PRIDE: The 150 metre-high African Renaissance Monument in Dakar, Senegal, depicting an African family. The monument is taller than the Statue of Liberty and Brazil’s Christ The Redeemer statue combined

AFRICA IS recognised as the birthplace of humanity and some of the earliest civilisations such as Ancient Egypt.

It is the world’s second-largest continent, home to 54 countries speaking more than 2,000 languages among them, and boasts some of the largest quantities of crucial minerals such as copper, diamond, platinum, gold and bauxite, or aluminium ore.

Then, of course, is its oil supplies in Nigeria, Libya and Angola. Yet its international image is one of poverty, a continent in constant need of a whip-round from European benefactors – a tired portrayal that leaves Africans in and outside of the diaspora both frustrated and fatigued.

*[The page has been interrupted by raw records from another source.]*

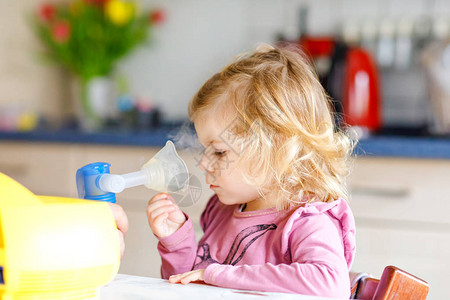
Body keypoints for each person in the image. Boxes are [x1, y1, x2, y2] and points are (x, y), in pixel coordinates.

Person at [146, 44, 356, 298]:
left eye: (220, 152)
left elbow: (330, 285)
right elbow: (190, 288)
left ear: (276, 147)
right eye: (205, 149)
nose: (203, 164)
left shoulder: (305, 222)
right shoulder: (221, 211)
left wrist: (217, 274)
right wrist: (177, 243)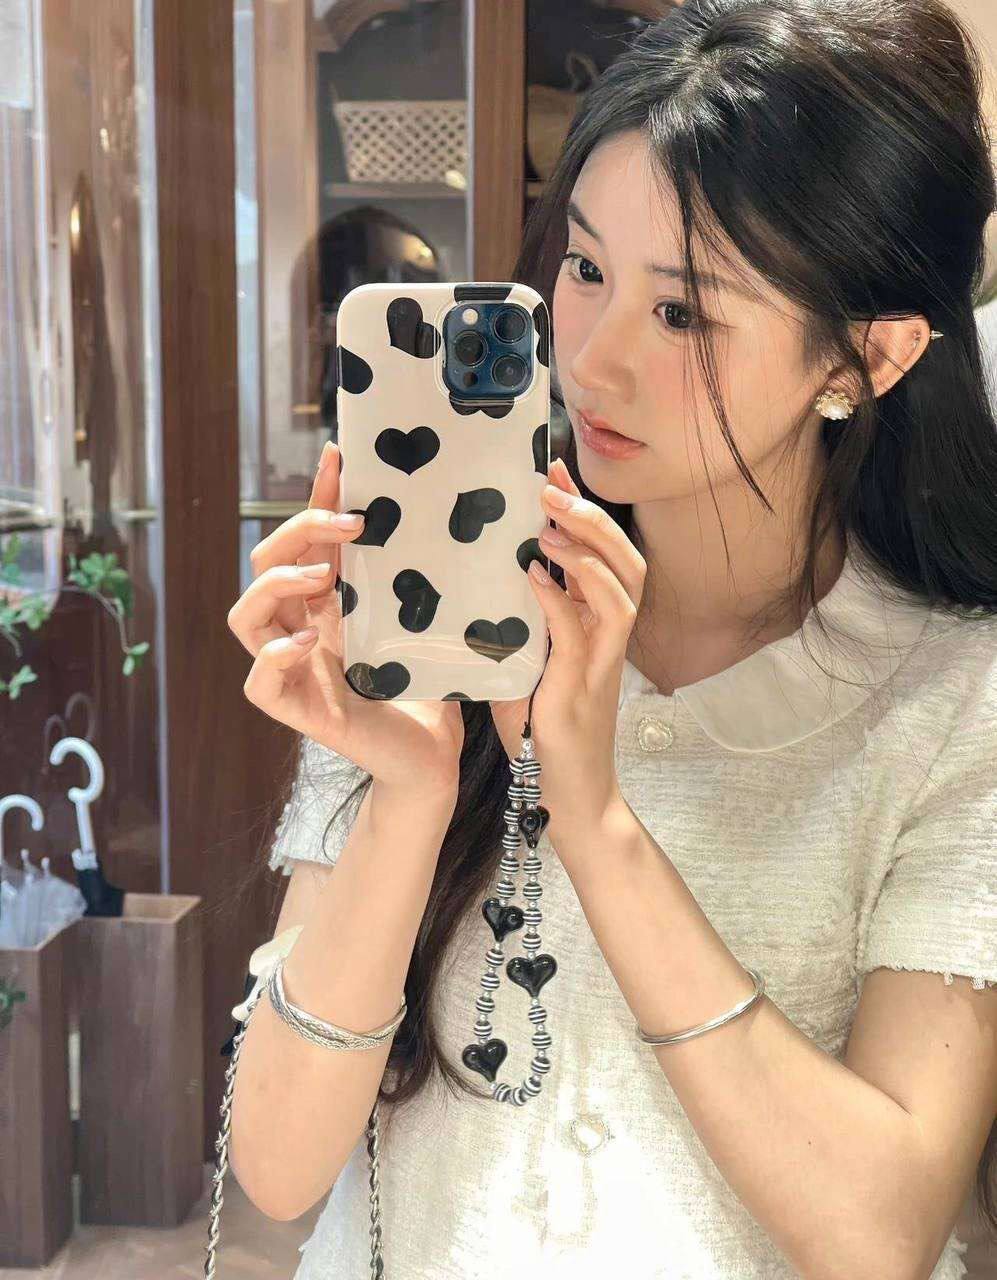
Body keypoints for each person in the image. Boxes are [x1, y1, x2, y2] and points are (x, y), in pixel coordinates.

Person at [224, 1, 997, 1276]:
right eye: (584, 269)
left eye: (684, 314)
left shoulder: (955, 698)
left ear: (866, 355)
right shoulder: (436, 607)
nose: (589, 358)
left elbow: (880, 1232)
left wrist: (593, 816)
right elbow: (276, 1165)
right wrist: (408, 798)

Sir Bob Geldof’s rebooted Band Aid 30 charity single, Do They Know It’s Christmas?, has reignited the debate on the thin line between what is patronising and what is empowering.

It is for this reason that the UK’s biggest-selling Afrobeats artist Fuse ODG made headlines when he revealed he turned down an invitation to feature on the record because it was “not in line” with his personal beliefs.

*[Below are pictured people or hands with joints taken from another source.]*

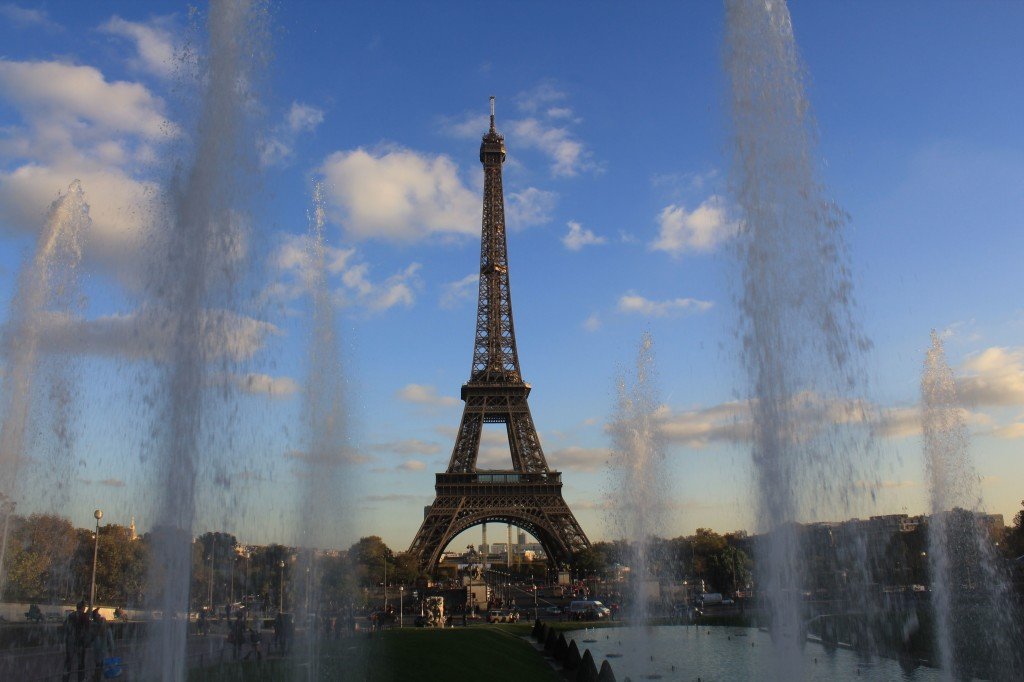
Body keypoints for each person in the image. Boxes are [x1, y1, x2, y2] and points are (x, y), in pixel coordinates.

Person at [62, 600, 90, 682]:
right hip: (80, 641)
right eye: (84, 607)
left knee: (68, 661)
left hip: (70, 640)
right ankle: (81, 679)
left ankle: (65, 679)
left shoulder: (71, 615)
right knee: (81, 662)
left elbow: (64, 625)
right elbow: (87, 628)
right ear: (83, 607)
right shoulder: (84, 616)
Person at [90, 609, 114, 682]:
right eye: (98, 614)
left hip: (97, 650)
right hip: (102, 650)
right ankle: (99, 678)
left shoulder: (93, 626)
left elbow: (91, 639)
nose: (100, 615)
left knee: (98, 665)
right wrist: (111, 648)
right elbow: (110, 640)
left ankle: (97, 678)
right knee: (102, 665)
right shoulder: (105, 627)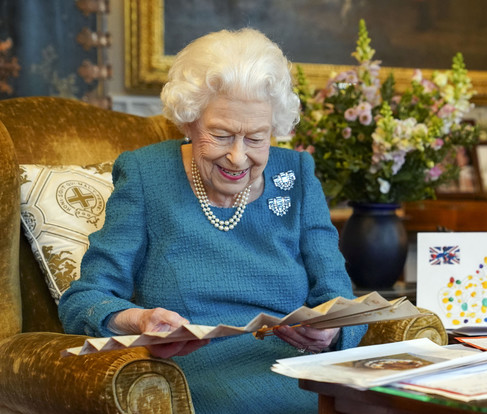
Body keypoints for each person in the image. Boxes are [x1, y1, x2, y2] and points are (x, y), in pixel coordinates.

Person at [58, 28, 367, 413]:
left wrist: (333, 331)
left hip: (300, 368)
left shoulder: (297, 175)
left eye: (256, 138)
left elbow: (339, 299)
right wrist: (139, 319)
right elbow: (83, 300)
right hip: (200, 375)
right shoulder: (145, 175)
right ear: (189, 121)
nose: (237, 157)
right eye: (221, 135)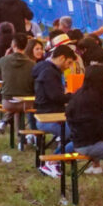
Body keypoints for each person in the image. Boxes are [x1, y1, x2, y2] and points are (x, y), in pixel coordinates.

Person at [33, 45, 77, 176]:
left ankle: (54, 161)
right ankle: (53, 162)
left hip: (48, 115)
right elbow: (56, 97)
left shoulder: (44, 69)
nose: (68, 67)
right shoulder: (50, 73)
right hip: (50, 117)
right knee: (80, 135)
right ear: (62, 58)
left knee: (77, 133)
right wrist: (74, 96)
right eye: (69, 63)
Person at [66, 64, 103, 169]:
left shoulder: (82, 94)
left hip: (81, 142)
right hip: (90, 145)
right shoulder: (92, 100)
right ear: (99, 78)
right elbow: (96, 126)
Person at [0, 33, 35, 134]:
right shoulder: (32, 64)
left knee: (15, 104)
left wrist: (5, 57)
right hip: (27, 103)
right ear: (26, 46)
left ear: (13, 45)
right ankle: (22, 137)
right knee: (19, 104)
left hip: (8, 102)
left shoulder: (4, 60)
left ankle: (5, 123)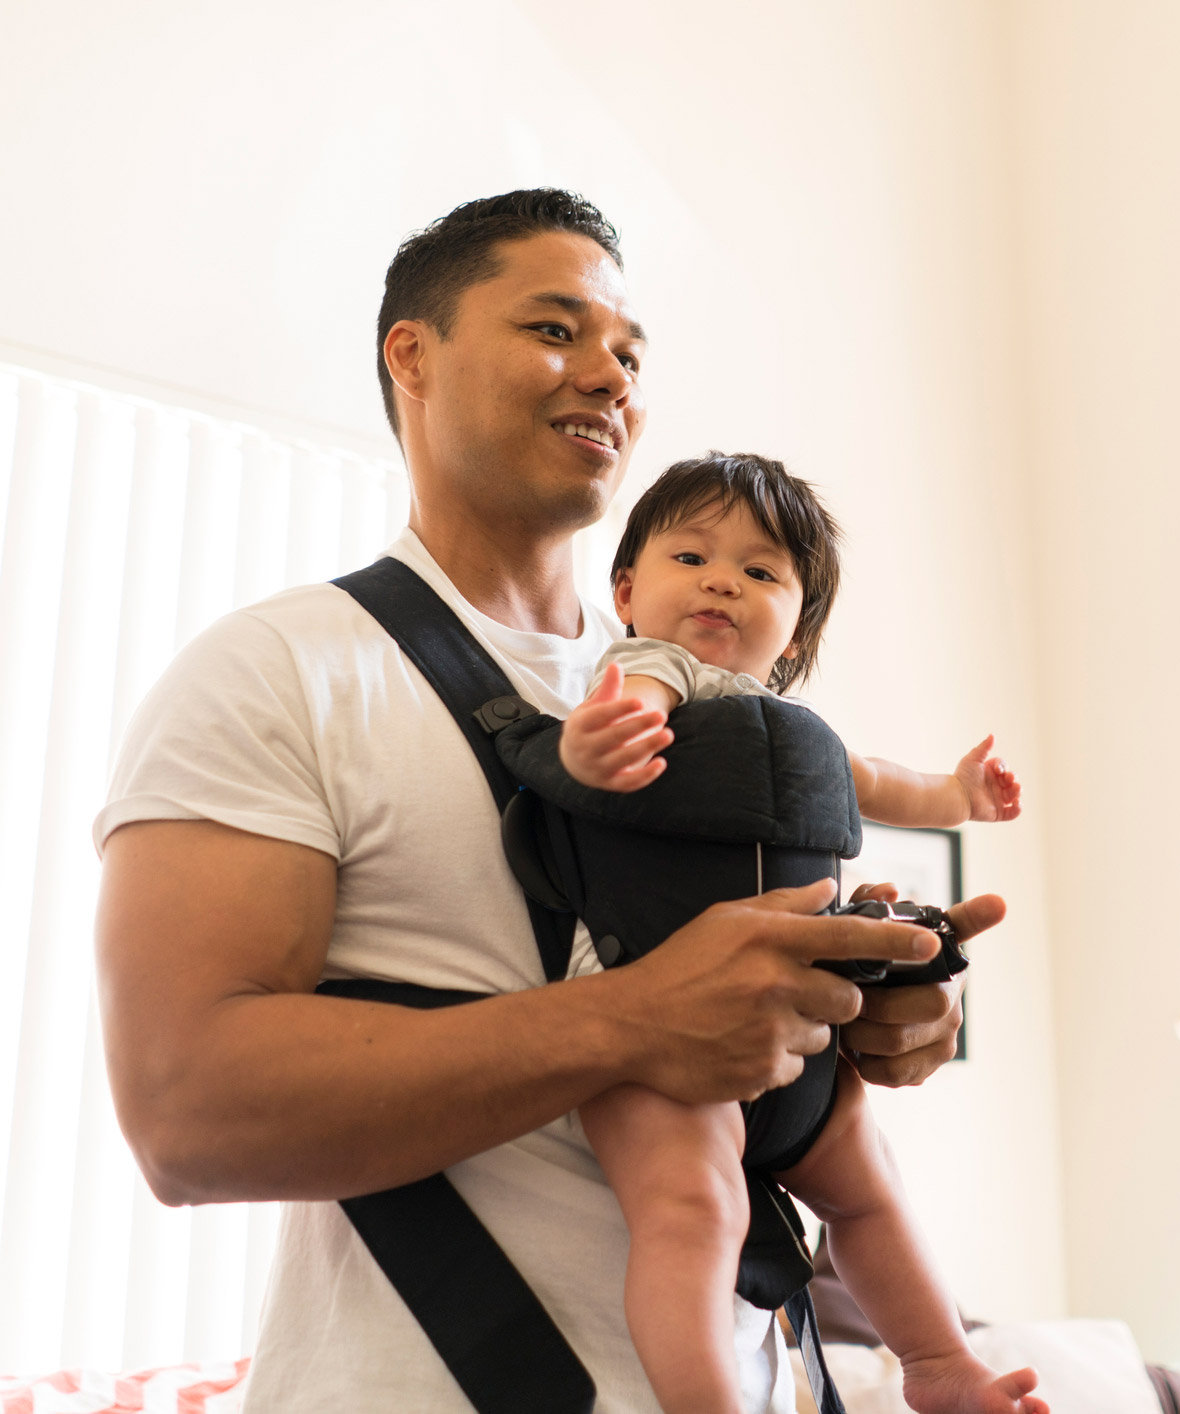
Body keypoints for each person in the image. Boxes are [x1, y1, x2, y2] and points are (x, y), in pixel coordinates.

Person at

The chart-topping musician of Ghanaian descent has used his profile to champion This Is New Africa (TINA) – a movement he founded to showcase Africa as a vibrant and self-sufficient continent he is passionate about.

Though acknowledging Geldof’s heart may be in the right place, he said: “He approached me about being on the Band Aid song, however upon receiving the proposed lyrics, I felt the message…was not in line with the message of the New Africa movement.”

Fuse added: “After some consideration, I spoke with Geldof and informed him I would be unable to attend the studio session. Sir Bob Geldof respectfully acknowledged my decision.”

In a previous interview with The Voice, Fuse explained: “TINA sheds light on Africa in a positive way and focuses on how we can improve Africa. It’s not about just plying your talents in the Western world; it’s about going back home and helping…It’s on us to make noise about the good things that happen and spread the word.”


In an open letter from Race Equality: In Music Industry – signed by academic Dr Robbie Shilliam and Hugh Francis, chair of UK Black Music, among others – revealed others had concerns about the single.

It noted: “While this is not a personal attack on Geldof, the reality is that for all the good intentions of the Band Aid 30 project to help Africans, what many within the African British and black music communities see from the published lineup is another form of Eurocentrism – the European off to help the African, without engagement with African musicians in Britain, let alone on the African continent.”


A recent report commissioned by Health Poverty Action, entitled Honest Accounts: The true story of Africa’s billion dollar losses, attempted to shed new light on the “flawed” idea that Western nations are constantly aiding Africa when in fact “it is Africa that is aiding the rest of the world”.

Director Martin Drewry said: “This report – looking at the amount Africa loses to the rest of the world, in comparison with what it receives in aid and other inflows – is a response to a growing unease we have at Health Poverty Action that the UK public is not hearing the truth about our financial relationship with Africa.

“The truth is that rich nations take much more from Africa than they give in aid – including through tax dodging, debt repayments, brain drain, and the unfair costs of climate change – all of which rich nations benefit from.”


It estimated that while $134 billion flows into the continent predominantly in the form of loans, foreign investment and aid, $192 billion is generated through Africa’s natural resources, but lines the pockets of foreign companies or goes to pay off global debt.

The report noted: “For years the British public have been asked to donate money to Africa, yet the end to poverty is nowhere in sight….It is time for the British government, politicians, the media, and NGOs ourselves to stop misrepresenting our ‘generosity’ and take action to tackle the real causes of poverty.

“This includes urgent government action to close down the UK’s network of tax havens; an end to the plundering of African resources by multinational companies; an end to ‘aid’ as loans and greater transparency and accountability in all other loan agreements; and ambitious and far-reaching climate change targets.”